Creighton University, Department of Medical Microbiology and Immunology, Omaha, NE 68178.
Bowdoin College, Brunswick, ME 04011-8451.
Microbiol Spectr. 2017 Jul;5(4). doi: 10.1128/microbiolspec.FUNK-0051-2016.
The ability of an organism to replicate and segregate its genome with high fidelity is vital to its survival and for the production of future generations. Errors in either of these steps (replication or segregation) can lead to a change in ploidy or chromosome number. While these drastic genome changes can be detrimental to the organism, resulting in decreased fitness, they can also provide increased fitness during periods of stress. A change in ploidy or chromosome number can fundamentally change how a cell senses and responds to its environment. Here, we discuss current ideas in fungal biology that illuminate how eukaryotic genome size variation can impact the organism at a cellular and evolutionary level. One of the most fascinating observations from the past 2 decades of research is that some fungi have evolved the ability to tolerate large genome size changes and generate vast genomic heterogeneity without undergoing canonical meiosis.

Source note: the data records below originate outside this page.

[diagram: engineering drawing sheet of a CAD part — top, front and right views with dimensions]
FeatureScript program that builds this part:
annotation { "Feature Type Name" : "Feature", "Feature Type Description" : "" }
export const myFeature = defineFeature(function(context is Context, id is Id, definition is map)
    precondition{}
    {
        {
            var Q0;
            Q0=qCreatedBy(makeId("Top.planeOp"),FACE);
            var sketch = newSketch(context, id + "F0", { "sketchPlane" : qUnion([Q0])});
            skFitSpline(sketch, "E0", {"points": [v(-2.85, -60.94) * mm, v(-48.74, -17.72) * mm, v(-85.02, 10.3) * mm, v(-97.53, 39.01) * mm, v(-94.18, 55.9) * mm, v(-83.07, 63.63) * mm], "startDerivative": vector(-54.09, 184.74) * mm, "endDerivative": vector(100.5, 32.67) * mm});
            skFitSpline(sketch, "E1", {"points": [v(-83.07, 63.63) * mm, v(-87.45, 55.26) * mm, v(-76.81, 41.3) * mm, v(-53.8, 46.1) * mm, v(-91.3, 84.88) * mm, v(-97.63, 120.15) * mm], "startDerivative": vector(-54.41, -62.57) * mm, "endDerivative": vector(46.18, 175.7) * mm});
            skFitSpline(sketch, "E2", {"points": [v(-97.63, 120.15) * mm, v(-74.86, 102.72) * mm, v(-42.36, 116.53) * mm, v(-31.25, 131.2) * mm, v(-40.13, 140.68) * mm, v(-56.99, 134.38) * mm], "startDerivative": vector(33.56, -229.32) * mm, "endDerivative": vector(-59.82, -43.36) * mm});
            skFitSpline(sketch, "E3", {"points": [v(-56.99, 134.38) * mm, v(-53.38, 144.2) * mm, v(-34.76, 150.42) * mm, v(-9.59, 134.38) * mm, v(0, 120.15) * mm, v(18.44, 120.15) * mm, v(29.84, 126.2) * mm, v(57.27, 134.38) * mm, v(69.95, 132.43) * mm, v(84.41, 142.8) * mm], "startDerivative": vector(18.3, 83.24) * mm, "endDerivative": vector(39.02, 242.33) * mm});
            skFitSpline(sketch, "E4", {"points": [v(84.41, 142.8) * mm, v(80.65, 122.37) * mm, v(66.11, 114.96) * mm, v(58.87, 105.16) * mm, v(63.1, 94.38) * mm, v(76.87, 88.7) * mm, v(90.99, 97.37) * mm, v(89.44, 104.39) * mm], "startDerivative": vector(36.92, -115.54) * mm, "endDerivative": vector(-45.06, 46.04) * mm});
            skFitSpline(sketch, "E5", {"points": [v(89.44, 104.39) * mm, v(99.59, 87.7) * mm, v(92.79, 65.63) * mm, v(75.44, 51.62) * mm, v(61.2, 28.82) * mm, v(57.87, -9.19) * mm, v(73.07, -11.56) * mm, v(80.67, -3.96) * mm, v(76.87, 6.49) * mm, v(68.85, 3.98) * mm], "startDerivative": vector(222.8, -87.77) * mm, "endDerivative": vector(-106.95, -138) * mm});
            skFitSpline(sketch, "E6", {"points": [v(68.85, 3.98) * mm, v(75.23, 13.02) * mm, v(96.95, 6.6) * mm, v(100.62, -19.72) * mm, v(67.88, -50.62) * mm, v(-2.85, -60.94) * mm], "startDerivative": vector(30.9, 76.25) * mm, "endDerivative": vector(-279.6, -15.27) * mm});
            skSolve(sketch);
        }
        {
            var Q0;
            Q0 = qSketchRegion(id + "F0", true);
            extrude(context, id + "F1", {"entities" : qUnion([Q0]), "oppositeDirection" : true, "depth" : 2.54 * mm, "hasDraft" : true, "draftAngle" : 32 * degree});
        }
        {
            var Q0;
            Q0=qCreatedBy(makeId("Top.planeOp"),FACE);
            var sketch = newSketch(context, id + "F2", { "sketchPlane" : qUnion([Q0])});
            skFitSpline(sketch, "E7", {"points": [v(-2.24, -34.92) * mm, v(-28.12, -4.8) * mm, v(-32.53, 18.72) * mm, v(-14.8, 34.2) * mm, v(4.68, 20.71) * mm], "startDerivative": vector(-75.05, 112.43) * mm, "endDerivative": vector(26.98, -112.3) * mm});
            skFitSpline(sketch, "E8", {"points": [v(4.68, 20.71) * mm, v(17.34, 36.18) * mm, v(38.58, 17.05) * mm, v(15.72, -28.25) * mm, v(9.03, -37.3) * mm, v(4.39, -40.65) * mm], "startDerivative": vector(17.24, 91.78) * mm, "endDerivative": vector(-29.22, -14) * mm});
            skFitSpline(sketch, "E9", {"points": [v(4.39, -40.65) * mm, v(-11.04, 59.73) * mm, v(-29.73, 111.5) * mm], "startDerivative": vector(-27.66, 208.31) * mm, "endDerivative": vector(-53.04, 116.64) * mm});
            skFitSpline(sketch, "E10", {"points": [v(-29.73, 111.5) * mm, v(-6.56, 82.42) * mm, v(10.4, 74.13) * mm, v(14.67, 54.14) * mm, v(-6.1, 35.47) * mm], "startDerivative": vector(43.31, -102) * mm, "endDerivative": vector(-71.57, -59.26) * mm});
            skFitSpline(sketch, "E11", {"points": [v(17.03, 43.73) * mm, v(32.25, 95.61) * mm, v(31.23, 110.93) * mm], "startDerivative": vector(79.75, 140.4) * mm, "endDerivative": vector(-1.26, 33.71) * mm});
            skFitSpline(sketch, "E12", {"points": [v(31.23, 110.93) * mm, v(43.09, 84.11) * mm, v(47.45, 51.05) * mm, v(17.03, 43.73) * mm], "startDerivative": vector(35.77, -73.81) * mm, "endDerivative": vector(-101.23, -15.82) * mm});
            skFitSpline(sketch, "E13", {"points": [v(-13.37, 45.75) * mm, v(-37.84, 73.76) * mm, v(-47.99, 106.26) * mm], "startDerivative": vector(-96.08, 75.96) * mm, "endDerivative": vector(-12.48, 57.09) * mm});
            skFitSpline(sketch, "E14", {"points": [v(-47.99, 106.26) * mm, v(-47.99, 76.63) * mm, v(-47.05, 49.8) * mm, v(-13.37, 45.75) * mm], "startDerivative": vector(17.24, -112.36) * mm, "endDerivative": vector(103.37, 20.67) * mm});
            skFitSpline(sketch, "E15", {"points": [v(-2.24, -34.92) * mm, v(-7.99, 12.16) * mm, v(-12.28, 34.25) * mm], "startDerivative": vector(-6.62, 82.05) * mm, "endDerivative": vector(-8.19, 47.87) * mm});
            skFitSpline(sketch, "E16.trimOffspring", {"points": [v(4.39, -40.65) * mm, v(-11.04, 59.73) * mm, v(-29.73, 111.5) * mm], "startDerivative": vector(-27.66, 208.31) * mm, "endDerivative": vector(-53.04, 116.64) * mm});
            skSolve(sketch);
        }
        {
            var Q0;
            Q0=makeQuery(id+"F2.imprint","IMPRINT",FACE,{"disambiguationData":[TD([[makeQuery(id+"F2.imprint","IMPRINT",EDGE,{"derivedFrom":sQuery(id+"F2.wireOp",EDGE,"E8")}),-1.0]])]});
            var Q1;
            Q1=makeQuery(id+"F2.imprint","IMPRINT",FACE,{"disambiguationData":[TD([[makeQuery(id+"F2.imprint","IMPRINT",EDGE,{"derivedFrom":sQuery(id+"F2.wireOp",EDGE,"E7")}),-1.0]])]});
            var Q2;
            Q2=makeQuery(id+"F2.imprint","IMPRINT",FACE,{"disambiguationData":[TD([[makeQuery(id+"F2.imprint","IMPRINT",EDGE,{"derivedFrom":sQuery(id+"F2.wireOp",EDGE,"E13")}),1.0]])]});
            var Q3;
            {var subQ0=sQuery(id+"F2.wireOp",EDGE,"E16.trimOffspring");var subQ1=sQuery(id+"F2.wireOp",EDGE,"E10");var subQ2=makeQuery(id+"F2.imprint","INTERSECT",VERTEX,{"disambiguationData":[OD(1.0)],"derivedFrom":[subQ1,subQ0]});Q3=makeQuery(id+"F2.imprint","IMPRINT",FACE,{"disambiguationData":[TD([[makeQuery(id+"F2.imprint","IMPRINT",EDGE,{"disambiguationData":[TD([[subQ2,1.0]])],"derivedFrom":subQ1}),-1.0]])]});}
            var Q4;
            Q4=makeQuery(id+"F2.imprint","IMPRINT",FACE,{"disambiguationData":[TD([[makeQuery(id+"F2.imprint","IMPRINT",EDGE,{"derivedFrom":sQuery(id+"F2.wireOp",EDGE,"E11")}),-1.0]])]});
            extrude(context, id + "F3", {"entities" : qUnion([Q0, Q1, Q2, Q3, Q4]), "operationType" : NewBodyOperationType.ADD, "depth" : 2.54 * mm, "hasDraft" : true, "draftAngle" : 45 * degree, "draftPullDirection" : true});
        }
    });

生物体具有高度保真的复制和分离其基因组的能力,这对其生存和产生后代至关重要。这两个步骤(复制或分离)中的任何一个错误都可能导致倍性或染色体数目的改变。虽然这些剧烈的基因组变化可能对生物体有害,导致适应性降低,但它们也可以在压力时期提供更高的适应性。倍性或染色体数目的改变可以从根本上改变细胞感知和响应环境的方式。在这里,我们讨论了真菌生物学中的现有观点,这些观点阐明了真核生物基因组大小变化如何在细胞和进化水平上影响生物体。过去 20 年研究中最引人注目的观察之一是,一些真菌已经进化出能够耐受大的基因组大小变化并产生巨大基因组异质性而无需经历经典减数分裂的能力。